La mirada extraviada

Adoraba sentir como su cabello dorado se balanceaba hacia delante y hacia atrás acariciando su rostro mientras se columpiaba alegremente. Volando desde las alturas fantaseaba con la llegada de un director de cine al parque. El hombre quedaría encandilado con esa niña tan especial, de la que podría percibir sus dotes naturales artísticas, y prendado por su gracia divina se la llevaría a rodar películas por el mundo.

Lucía tenía ocho años. “¿Qué quieres ser de mayor?”, le preguntaban los adultos. Y ella respondía descarada: “Yo, famosa”. Ya desde bien chiquita se quedaba embelesada contemplando en el televisor a las femmes fatales de la época. Ella quería ser como Sara Montiel, Rita Hayworth y Vivien Leigh, en el papel de la seductora Escarlata O’Hara. Deseaba contar con una corte de pretendientes que la adoraran. Un séquito bien grande, que pudiera compensar el dolor inconsciente que producía en su corazón la ausencia del hombre, hasta ese momento, más importante de su vida, su papá.

El padre de la chiquilla trabajaba muchas horas y cuando llegaba a casa estaba agotado y a veces malhumorado. “No estoy para tonterías”, le decía cuando Lucía se acercaba a contarle divertida sus peripecias del día. Por lo único que se interesaba el adulto era por sus notas del colegio. Y Lucía siempre traía calificaciones excelentes con la esperanza de obtener la mirada y el cariño de aquel ser tan inalcanzable. Todo lo contrario que mamá, siempre tan atenta, complaciente y amorosa con su pequeña. “Niña, tú vales mucho”, le repetía la madre, al percibir cierta melancolía en su interior.

El papá deseaba que su hija fuera una persona competente en el ámbito profesional, digna de admiración, algo que se empeñaba en obtener para sí mismo en el trabajo, con mucha dedicación y con no toda la recompensa esperada.
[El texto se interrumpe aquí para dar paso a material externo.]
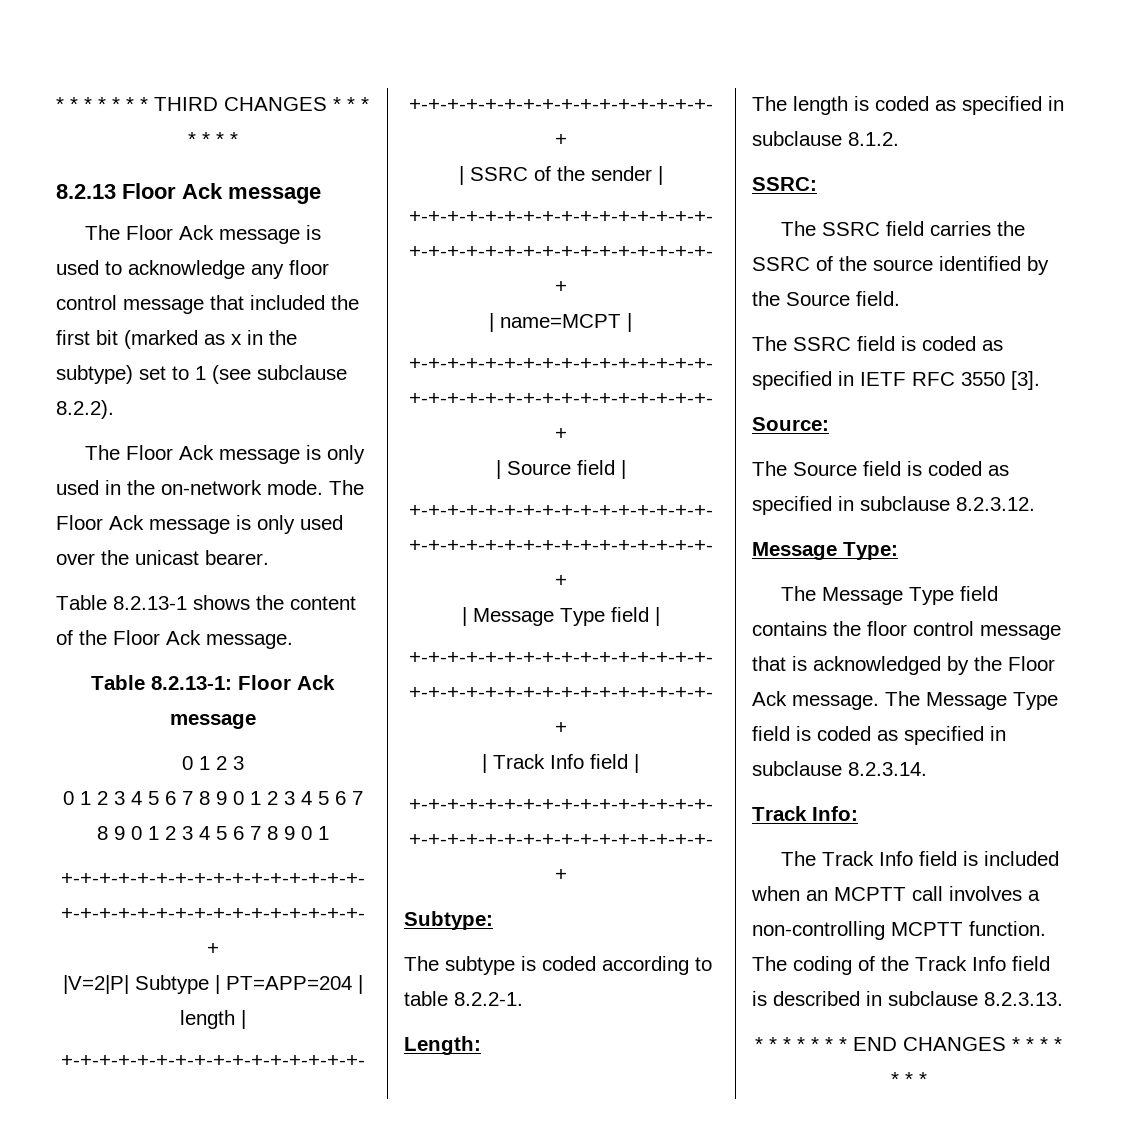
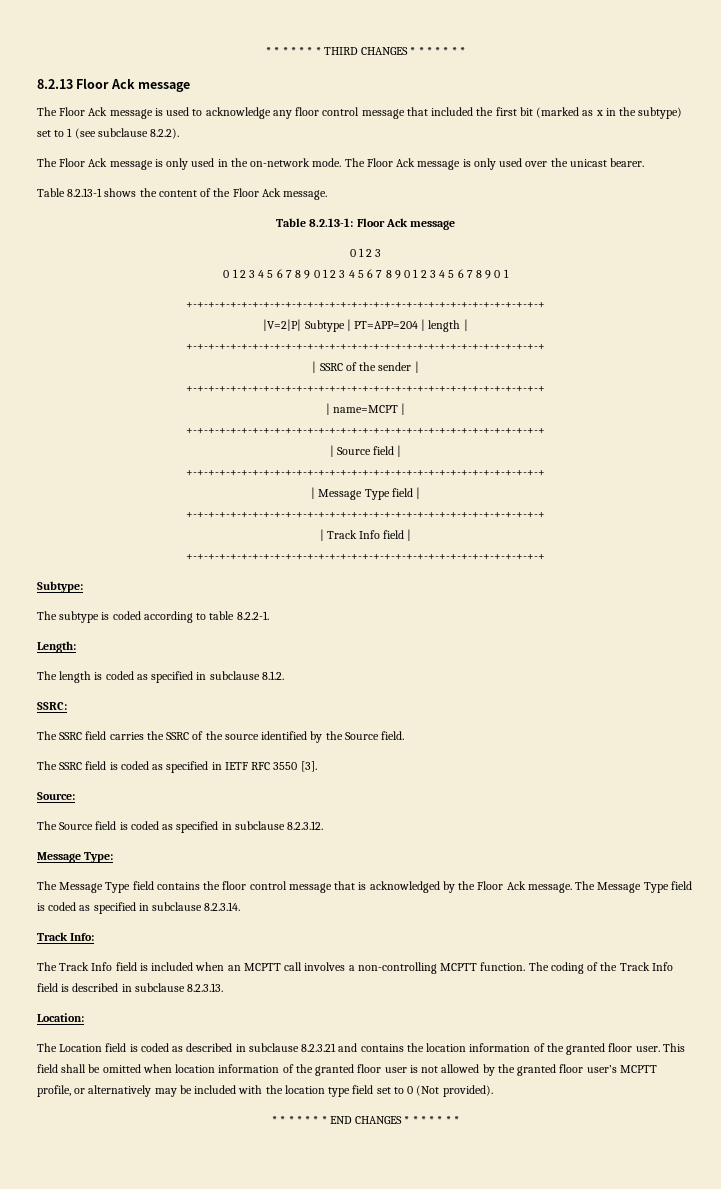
(1063, 999) none -> [37,1013,84,1022] [37,1043,685,1055] [37,1064,657,1076] [37,1085,493,1097] // Location: // The Location field is coded as described in subclause 8.2.3.21 and contains the location information of the granted floor user. This field shall be omitted when location information of the granted floor user is not allowed by the granted floor user’s MCPTT profile, or alternatively may be included with the location type field set to 0 (Not provided).

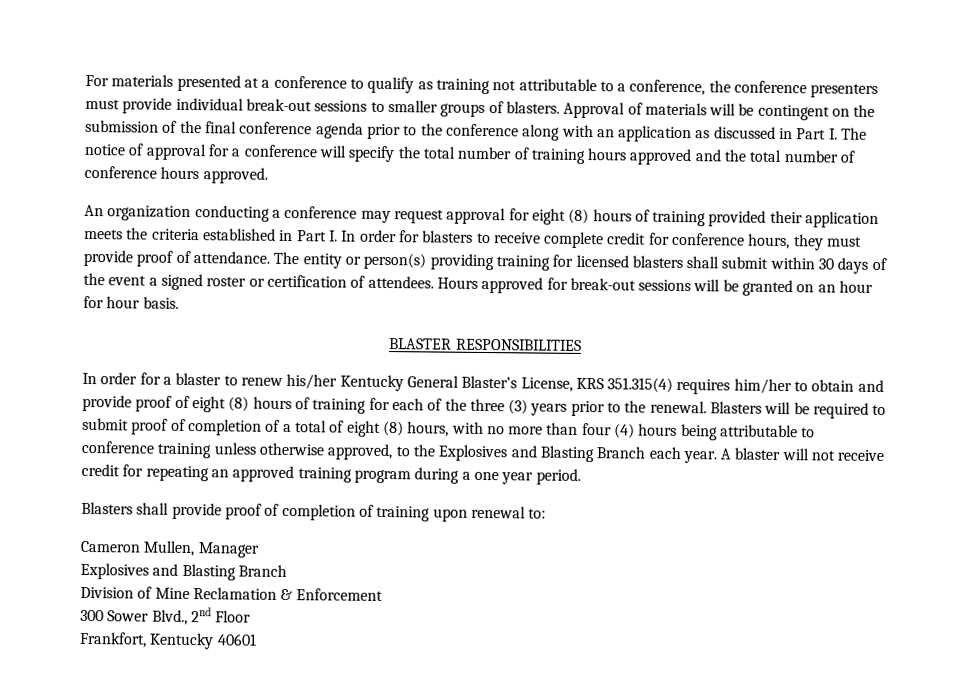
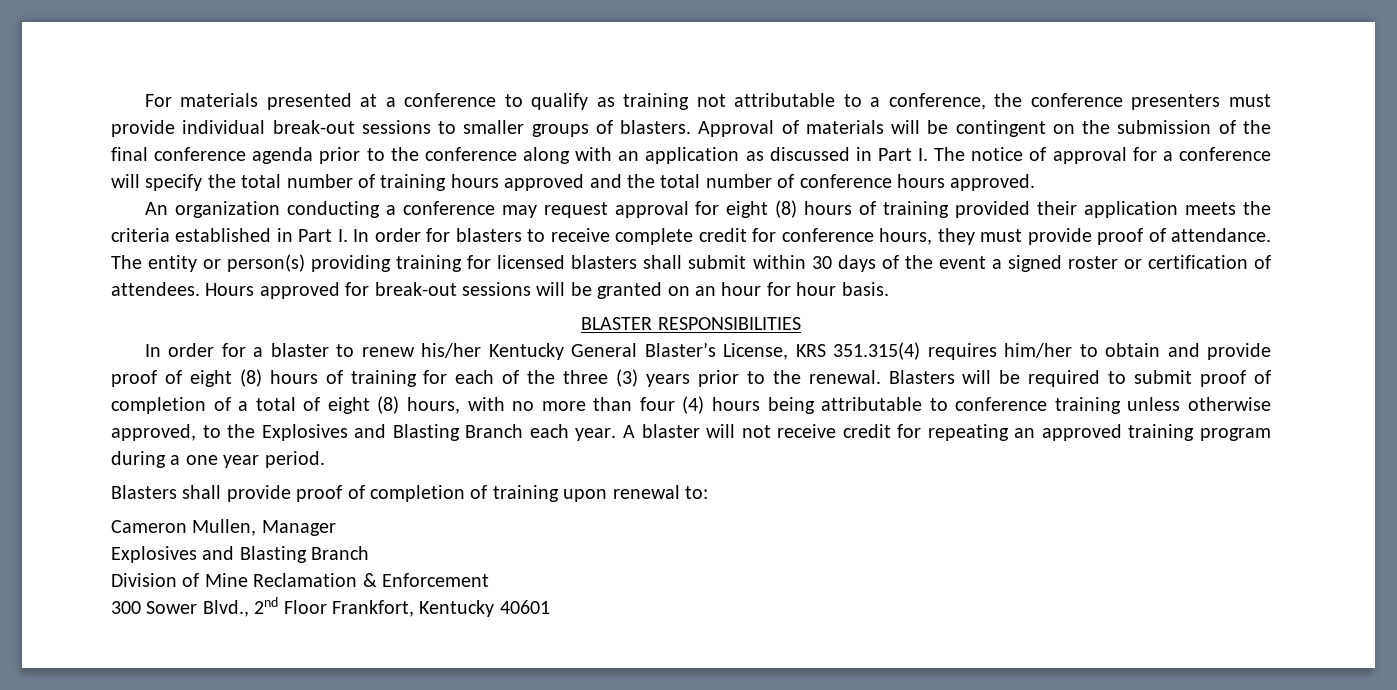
(252, 616) // -> (327, 607) none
El hombre, un exigente frustrado, como la mayoría de personas que se dejan gobernar por la diosa Perfección, veía la vida en tonos más bien grises. No es de extrañar que se disgustara enormemente cuando detectaba a su hijita flotando por las nubes de algodón que su fantasía construía. “El mundo no es de color de rosa”, advertía con desagrado.

Aún así la niña quería llamar su atención, sin saberlo, y se disfrazaba con zapatos de tacón dorados o todo tipo de accesorios brillantes que encontraba en casa de la abuela. A Lucía le encantaba adornarse y convertirse una tarde en un personaje diferente. Eso sí, siempre, siempre, de una cursilería considerable. Y aparecía por el salón, donde los adultos miraban la película de la sobremesa, transformada en una misteriosa condesa, una princesa rebelde o una marquesa de linaje real. “El mundo no es de color de rosa”, repetía el padre amargado. La niña y la madre reían para desensibilizarse de aquella actitud huraña. “Reír, reír, que las risas serán lágrimas” auguraba el hombre aún más malhumorado.
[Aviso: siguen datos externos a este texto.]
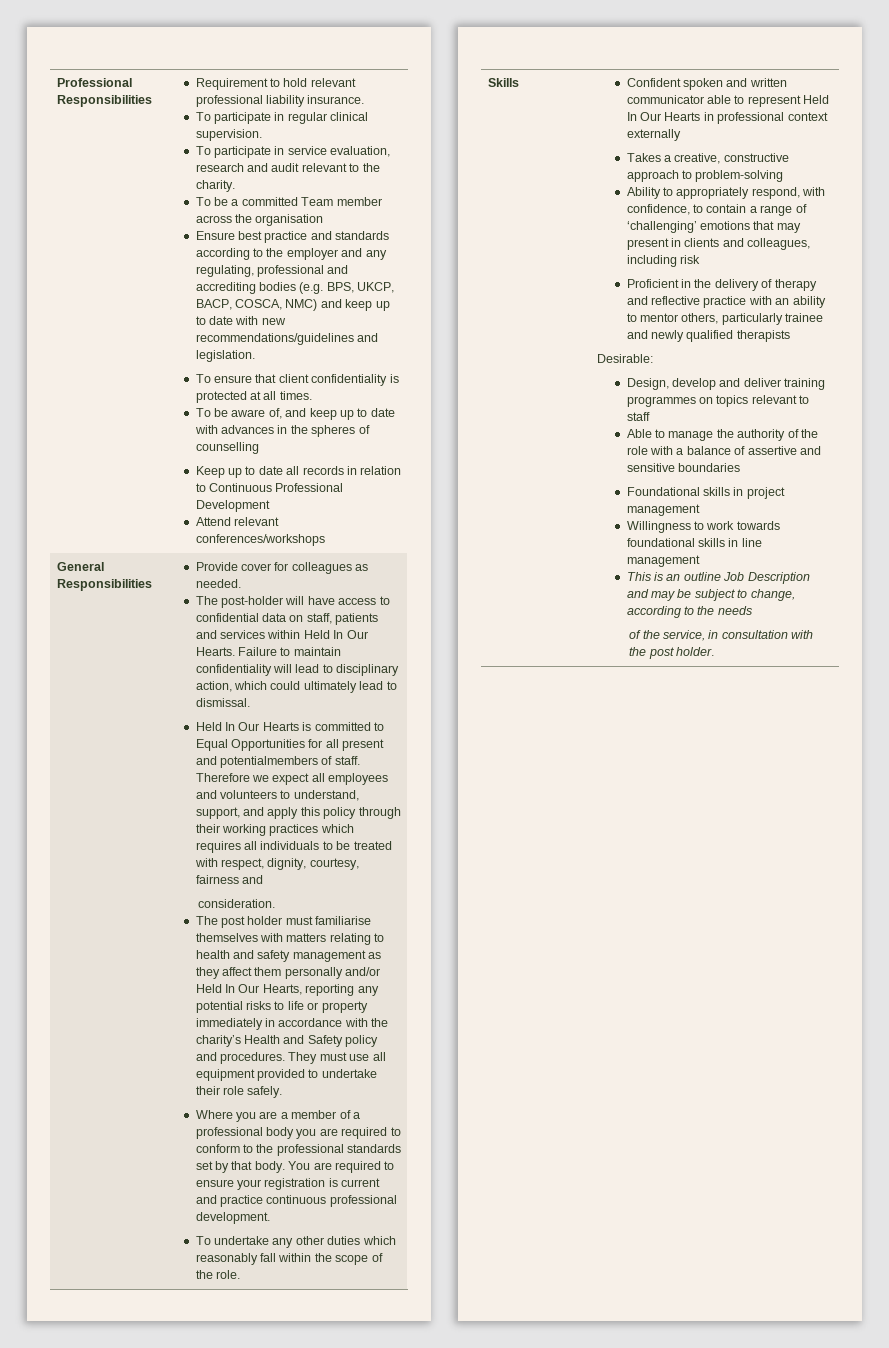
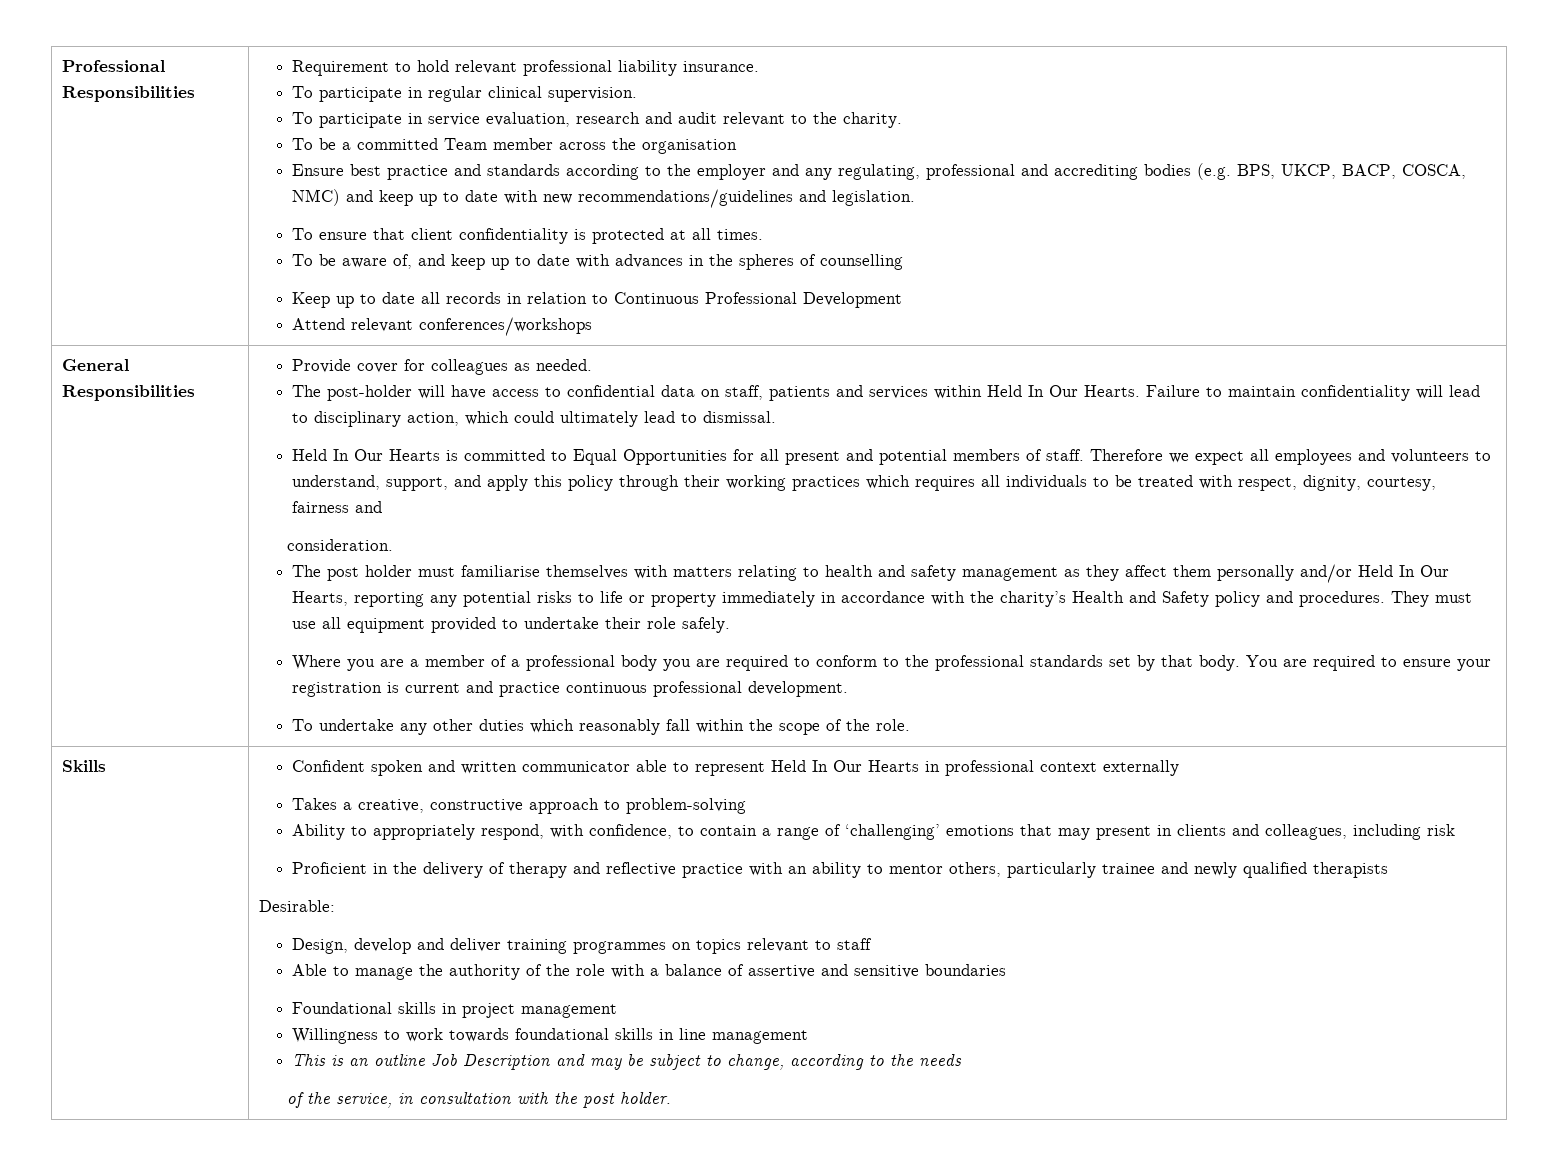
[220,756,319,768] potentialmembers -> [878,449,1020,465] potential members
Lucía creció, guardando sus fantasías en el desván del olvido. No estudió arte dramático ni danza porque “los artistas se mueren de hambre”, como le repetían en casa. Un buen día cayó en la cuenta de que se había pasado la vida tratando de ser alguien tan especial para los demás que no se había ocupado de saber quién era en realidad. Se miró al espejo sin reconocer esos ojos cansados que le devolvían la mirada. ¿Qué precio había pagado para ser amada por sus padres, parejas, amigos? Un escalofrío recorrió su piel. Acababa de cumplir 34 años. No sabía qué quería ni qué necesitaba. Una lágrima rodó por su mejilla. El auténtico viaje de su vida comenzaba.